ASH Daily News 21 April 2017
- Exeter man sentenced for selling counterfeit tobacco
- Do you smoke or dive? Five laws you might not know are about to change in the UK
- USA: CDC looks at popular methods for quitting smoking
- USA: Discussion on tenancies and smoking
- USA: Kentucky receives $93 million in tobacco settlement money
Exeter man sentenced for selling counterfeit tobacco
An Exeter shopkeeper has been found guilty of selling ‘fake’ branded tobacco and avoiding paying more than £25,700 of duty.
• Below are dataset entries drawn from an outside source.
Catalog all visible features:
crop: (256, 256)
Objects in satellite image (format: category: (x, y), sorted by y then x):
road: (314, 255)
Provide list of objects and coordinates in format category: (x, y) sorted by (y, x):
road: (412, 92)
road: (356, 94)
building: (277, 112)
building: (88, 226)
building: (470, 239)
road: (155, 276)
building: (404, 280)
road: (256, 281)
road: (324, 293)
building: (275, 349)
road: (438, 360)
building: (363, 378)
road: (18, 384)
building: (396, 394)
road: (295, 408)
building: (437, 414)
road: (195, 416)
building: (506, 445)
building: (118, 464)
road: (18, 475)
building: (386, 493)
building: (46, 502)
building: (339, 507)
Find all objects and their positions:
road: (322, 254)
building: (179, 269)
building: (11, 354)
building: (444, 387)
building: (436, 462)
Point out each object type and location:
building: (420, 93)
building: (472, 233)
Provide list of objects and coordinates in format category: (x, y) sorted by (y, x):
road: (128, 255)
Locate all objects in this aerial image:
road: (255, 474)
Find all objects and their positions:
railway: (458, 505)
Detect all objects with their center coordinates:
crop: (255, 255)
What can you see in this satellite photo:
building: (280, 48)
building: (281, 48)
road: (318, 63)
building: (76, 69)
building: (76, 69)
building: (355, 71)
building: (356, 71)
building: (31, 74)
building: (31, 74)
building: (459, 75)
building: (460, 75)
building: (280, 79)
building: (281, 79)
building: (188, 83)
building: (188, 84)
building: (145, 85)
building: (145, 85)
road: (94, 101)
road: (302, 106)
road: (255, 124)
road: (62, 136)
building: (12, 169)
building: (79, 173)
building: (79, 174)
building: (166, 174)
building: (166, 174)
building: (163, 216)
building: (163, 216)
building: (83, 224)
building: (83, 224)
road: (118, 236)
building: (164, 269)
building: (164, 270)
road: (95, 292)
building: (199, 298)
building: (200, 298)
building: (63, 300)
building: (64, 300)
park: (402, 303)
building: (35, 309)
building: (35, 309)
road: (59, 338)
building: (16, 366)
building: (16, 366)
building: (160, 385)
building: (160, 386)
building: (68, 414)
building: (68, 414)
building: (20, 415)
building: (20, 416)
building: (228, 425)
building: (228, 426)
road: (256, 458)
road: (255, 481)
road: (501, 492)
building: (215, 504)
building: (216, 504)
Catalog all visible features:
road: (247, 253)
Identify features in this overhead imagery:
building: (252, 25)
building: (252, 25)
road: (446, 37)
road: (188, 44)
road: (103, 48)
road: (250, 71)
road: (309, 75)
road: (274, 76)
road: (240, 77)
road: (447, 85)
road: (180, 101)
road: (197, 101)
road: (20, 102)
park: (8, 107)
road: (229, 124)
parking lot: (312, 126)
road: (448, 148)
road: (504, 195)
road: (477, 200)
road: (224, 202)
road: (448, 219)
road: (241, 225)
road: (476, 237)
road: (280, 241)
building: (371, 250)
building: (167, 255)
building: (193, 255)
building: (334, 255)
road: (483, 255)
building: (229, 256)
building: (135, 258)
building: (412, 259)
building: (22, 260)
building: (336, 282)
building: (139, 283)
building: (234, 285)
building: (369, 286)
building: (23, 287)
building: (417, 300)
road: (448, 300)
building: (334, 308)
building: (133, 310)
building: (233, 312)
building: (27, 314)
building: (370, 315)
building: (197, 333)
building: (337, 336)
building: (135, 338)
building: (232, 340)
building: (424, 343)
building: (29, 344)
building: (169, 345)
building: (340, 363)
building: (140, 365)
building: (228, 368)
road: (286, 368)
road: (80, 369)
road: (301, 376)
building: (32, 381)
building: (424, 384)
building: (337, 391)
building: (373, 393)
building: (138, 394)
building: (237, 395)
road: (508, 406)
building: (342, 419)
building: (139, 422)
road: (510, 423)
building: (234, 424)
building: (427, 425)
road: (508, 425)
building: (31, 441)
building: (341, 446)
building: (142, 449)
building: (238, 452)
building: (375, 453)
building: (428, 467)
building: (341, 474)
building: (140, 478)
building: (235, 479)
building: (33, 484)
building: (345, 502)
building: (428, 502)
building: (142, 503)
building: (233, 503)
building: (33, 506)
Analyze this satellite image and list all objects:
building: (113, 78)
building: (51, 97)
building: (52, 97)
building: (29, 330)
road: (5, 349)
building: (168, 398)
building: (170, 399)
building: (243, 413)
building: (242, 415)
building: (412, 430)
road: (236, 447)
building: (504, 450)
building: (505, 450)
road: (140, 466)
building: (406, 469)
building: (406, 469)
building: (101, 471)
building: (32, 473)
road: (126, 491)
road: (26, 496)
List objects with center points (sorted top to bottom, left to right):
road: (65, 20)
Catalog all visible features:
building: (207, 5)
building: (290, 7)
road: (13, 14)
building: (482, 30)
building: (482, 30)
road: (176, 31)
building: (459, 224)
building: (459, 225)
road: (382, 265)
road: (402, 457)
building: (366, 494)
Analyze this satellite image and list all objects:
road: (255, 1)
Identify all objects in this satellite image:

Kamal Omar Suleiman was sentenced to a 15 week prison sentence and suspended for a year at Exeter Magistrates Court on Thursday 13 April.
Suleiman, who pleaded guilty to possessing and selling counterfeit tobacco and keeping and concealing illicit tobacco, on which duty had not been paid, was also ordered to complete 150 hours unpaid work and to pay £5000.
Source: Devon News Centre, 20th April 2017
Do you smoke or dive? Five laws you might not know are about to change in the UK
A raft of new rules and laws are set to be introduced covering smoking and driving as part of efforts to improve safety on the roads and reduce cancer rates. For smokers, this includes changes to tobacco packaging, the size of packets available and the sale of e-cigarettes and e-liquids.
One in five adults smokes in the UK and smoking is estimated to cost the NHS £2.7bn each year.
Despite strong opposition from tobacco companies, Deborah Arnott, chief executive of charity Action on Smoking and Health (ASH), said the new rules would save lives. “In the UK we have among the fastest declining smoking rates in the world thanks to decades of sound policy,” she added. “We now lead the way in Europe.”
Source: IBTimes, 20th April 2017
USA: CDC looks at popular methods for quitting smoking
The US Centers for Disease Control and Prevention (CDC) have released a study of 15,943 adult cigarette smokers. It was published in the journal Preventing Chronic Disease.
The goal was to determine what may be the most effective ways of quitting smoking among 10 common methods. The study determined that 74.7 percent of survey participants used multiple methods during their most recent quit attempt.
“Giving up cigarettes all at once (65.3 percent) and reducing the number of cigarettes smoked (62 percent) were the most prevalent methods,” the CDC said. When it came to a potential smoking-cessation device, substituting some cigarettes with e-cigs (35.3 percent) was used by a greater percentage of smokers than the nicotine patch or gum (25.4 percent) or other cessation aids approved by the Food and Drug Administration.
Source: Winston-Salem Journal, 18th April 2017
USA: Discussion on tenancies and smoking
This article is an opinion piece looking at smoke free tenancies. It explores the fairness of imposing rules on existing tenants and the other kinds of support landlords could offer to smoking tenants.
Source: The Washington Post, 18th April 2017
USA: Kentucky receives $93 million in tobacco settlement money
Attorney General Andy Beshear announced that Kentucky received $93,415,537 million in tobacco settlement money this week.
Since 1998, tobacco companies have had to compensate states for some of the medical costs associated with tobacco-related illnesses and restrict advertising and promotion of cigarettes in the United States. The payments are determined according to a formula calculated, in part, by the number of cigarettes sold by companies that have agreed to join the settlement.
The three largest cigarette manufacturers – Philip Morris USA, RJ Reynolds and Lorillard (the latter two now merged as Reynolds American) – pay most of the Masters Settlement Agreement (MSA) payment. Under the MSA, the tobacco companies agreed to make annual payments, in perpetuity, worth approximately $208 billion to states and territories that are signatories to the agreement.